▶ ABOUT THIS TASK
Can you pull out the lines of the listing below, from the line containing "Count the number of categories in the chart." through the end of the listing, copying each one verbatim and omitting the pictures?

▶ Dataset excerpts
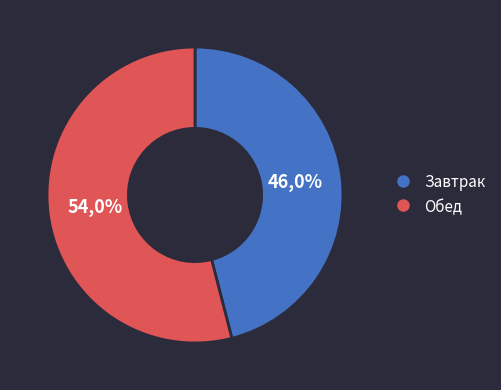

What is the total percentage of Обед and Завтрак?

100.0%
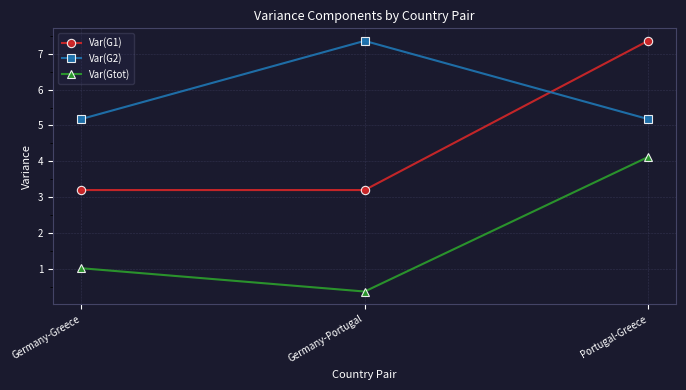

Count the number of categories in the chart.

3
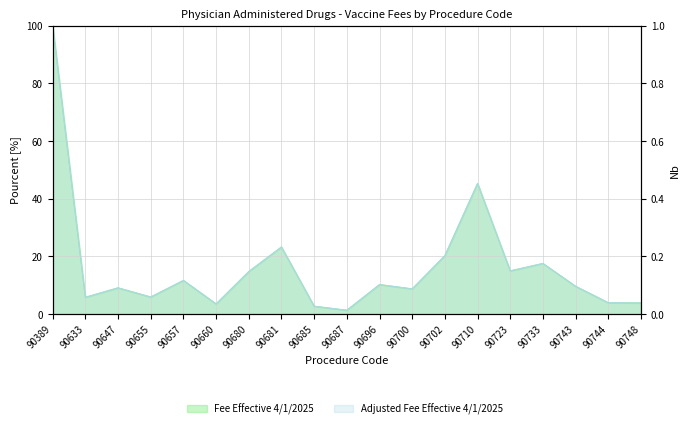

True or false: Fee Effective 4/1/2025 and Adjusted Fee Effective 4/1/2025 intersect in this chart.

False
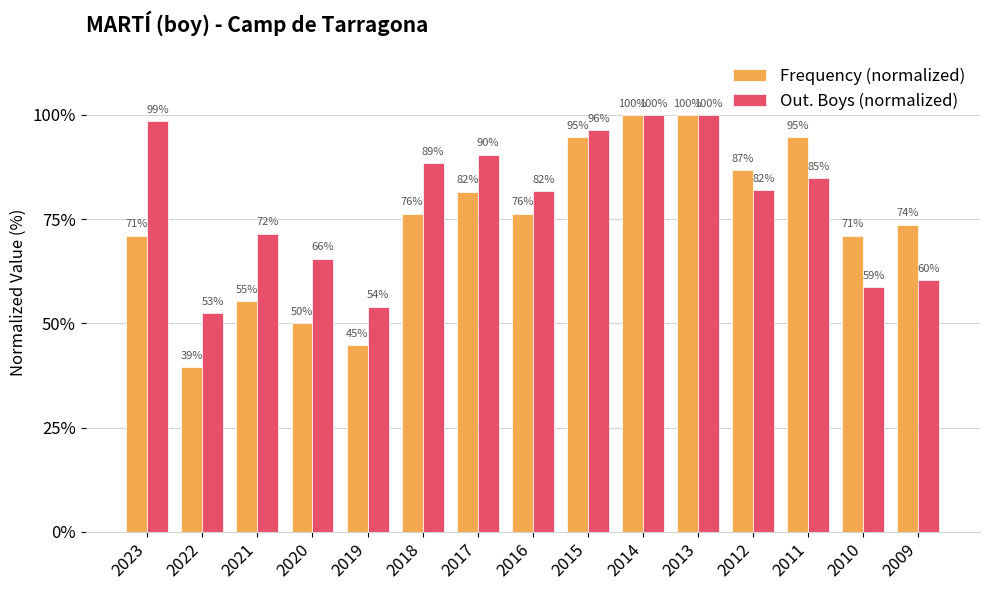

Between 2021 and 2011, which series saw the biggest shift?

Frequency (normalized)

▶ RESULT
Count the number of categories in the chart.

3

True or false: Fee Effective 4/1/2025 and Adjusted Fee Effective 4/1/2025 intersect in this chart.

False

Between 2021 and 2011, which series saw the biggest shift?

Frequency (normalized)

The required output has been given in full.